Given information START

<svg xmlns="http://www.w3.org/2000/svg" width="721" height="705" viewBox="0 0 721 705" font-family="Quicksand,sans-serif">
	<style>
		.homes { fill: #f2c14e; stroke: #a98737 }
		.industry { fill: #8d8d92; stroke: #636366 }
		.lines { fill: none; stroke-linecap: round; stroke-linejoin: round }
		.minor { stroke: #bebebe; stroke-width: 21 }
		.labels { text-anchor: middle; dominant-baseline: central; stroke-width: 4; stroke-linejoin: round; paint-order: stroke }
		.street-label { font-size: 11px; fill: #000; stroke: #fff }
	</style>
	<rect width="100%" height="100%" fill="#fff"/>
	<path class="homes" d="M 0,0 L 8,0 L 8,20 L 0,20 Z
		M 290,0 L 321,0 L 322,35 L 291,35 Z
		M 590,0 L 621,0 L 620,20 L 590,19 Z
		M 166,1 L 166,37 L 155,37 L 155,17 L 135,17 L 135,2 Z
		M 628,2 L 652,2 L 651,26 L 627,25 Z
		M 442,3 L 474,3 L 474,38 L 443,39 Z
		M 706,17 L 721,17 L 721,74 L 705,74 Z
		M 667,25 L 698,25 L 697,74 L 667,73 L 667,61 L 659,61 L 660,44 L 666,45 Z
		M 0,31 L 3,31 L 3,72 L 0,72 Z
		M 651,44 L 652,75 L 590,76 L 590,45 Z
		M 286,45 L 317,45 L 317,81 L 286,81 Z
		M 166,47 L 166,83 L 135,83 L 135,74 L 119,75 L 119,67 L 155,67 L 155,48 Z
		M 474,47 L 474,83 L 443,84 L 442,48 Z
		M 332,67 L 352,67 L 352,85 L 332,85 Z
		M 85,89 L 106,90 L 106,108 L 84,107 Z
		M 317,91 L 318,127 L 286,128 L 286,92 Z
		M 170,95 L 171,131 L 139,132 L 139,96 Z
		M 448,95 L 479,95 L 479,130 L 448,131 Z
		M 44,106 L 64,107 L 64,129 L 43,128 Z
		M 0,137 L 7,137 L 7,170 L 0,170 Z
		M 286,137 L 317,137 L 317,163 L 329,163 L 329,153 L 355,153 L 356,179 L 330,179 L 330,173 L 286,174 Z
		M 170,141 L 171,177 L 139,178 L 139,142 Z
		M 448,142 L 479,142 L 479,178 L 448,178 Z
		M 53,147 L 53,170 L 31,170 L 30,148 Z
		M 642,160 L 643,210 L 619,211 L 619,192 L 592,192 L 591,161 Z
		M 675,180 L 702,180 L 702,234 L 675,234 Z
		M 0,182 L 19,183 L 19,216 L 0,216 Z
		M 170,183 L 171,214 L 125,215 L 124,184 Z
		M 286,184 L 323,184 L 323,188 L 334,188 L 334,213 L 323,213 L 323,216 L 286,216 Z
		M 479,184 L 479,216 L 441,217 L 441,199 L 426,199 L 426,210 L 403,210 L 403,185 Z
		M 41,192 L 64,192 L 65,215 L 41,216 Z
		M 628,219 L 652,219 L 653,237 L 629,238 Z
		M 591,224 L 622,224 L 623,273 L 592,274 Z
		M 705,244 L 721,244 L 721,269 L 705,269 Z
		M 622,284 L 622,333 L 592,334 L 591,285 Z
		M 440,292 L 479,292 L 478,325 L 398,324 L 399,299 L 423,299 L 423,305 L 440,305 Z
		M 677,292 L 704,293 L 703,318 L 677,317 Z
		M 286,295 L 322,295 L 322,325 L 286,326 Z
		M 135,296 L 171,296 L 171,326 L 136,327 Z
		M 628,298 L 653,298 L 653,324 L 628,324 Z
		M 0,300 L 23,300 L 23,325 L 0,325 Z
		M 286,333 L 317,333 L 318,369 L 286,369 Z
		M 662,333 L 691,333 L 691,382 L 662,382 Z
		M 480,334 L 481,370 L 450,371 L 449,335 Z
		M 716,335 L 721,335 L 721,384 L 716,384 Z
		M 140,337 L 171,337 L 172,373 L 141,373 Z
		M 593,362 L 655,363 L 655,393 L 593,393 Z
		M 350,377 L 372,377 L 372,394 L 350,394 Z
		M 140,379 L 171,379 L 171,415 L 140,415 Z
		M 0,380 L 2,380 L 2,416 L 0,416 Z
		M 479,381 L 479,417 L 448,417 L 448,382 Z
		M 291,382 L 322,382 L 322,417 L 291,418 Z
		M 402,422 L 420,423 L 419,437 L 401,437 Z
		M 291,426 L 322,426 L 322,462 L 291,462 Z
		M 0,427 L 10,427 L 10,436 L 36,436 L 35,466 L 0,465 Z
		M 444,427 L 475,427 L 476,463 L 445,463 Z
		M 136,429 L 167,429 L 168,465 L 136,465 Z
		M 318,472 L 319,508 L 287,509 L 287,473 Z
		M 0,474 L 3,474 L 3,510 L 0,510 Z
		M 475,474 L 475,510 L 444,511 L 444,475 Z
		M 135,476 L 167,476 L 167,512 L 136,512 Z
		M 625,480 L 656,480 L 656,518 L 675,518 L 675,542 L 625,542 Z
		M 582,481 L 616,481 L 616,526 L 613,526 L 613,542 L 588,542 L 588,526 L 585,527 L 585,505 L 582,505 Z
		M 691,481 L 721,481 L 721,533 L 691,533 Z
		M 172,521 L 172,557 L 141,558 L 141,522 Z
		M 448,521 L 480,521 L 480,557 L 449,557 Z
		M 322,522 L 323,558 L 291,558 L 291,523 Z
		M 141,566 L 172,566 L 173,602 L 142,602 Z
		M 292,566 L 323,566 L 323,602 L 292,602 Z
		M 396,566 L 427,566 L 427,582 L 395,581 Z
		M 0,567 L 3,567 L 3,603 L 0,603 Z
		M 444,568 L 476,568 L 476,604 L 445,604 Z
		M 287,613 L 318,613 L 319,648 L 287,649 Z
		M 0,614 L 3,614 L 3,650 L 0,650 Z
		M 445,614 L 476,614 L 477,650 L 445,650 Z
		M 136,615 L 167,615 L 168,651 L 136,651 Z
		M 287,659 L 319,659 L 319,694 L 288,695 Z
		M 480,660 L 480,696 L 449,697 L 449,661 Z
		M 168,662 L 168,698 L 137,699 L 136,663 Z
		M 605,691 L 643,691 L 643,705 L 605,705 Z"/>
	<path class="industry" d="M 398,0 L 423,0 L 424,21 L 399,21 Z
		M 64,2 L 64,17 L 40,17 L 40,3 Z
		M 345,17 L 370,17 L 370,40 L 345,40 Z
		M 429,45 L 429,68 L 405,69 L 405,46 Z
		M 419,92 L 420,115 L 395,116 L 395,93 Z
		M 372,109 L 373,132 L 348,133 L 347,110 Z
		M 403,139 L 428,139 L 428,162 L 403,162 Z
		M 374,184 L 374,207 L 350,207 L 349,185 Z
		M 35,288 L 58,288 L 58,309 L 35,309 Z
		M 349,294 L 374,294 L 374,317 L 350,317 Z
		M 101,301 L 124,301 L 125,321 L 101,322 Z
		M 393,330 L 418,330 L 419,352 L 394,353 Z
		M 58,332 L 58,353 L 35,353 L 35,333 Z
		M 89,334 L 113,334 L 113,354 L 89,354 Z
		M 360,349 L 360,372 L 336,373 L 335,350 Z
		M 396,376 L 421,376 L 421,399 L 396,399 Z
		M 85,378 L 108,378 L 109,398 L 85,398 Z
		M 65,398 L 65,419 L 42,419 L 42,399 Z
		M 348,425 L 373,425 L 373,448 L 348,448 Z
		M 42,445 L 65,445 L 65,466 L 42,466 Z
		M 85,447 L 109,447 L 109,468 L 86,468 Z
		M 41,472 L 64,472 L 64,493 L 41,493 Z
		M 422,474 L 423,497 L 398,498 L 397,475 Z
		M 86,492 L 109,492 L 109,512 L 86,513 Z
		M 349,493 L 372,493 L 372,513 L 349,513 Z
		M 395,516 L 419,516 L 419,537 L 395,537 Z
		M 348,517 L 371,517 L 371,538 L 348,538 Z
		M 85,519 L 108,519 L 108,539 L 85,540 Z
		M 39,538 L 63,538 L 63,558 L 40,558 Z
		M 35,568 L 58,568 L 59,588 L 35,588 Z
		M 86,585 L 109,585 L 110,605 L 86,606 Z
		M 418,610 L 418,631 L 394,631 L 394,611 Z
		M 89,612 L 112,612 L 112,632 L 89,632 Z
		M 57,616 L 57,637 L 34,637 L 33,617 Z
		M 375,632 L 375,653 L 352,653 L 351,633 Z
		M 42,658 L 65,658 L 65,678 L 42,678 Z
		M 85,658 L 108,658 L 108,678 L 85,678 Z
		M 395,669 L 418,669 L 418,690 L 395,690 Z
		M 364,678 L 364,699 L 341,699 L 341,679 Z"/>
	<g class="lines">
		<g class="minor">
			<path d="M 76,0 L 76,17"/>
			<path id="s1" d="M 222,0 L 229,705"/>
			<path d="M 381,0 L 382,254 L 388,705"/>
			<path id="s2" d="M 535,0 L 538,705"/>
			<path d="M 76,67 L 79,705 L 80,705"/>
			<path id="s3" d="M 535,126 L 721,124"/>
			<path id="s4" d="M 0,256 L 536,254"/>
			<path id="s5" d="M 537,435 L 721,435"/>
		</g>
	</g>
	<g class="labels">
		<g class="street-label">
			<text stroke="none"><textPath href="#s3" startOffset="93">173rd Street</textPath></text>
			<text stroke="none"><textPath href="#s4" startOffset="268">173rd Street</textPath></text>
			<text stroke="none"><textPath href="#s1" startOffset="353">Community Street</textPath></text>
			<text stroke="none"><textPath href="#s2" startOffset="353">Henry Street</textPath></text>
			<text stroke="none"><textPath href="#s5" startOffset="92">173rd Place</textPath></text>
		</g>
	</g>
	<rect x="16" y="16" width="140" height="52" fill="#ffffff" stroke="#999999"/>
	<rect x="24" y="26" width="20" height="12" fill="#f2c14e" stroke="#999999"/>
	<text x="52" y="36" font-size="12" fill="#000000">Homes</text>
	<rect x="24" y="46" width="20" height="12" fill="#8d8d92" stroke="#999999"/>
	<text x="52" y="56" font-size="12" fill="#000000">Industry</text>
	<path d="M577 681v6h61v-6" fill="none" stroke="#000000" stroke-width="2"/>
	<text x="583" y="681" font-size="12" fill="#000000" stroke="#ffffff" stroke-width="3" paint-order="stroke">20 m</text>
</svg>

Given information END

▶ [Requirement]: If the string "lines" is in a line of the entries, pick that line out.

▶ [Written reply]:
		.lines { fill: none; stroke-linecap: round; stroke-linejoin: round }
	<g class="lines">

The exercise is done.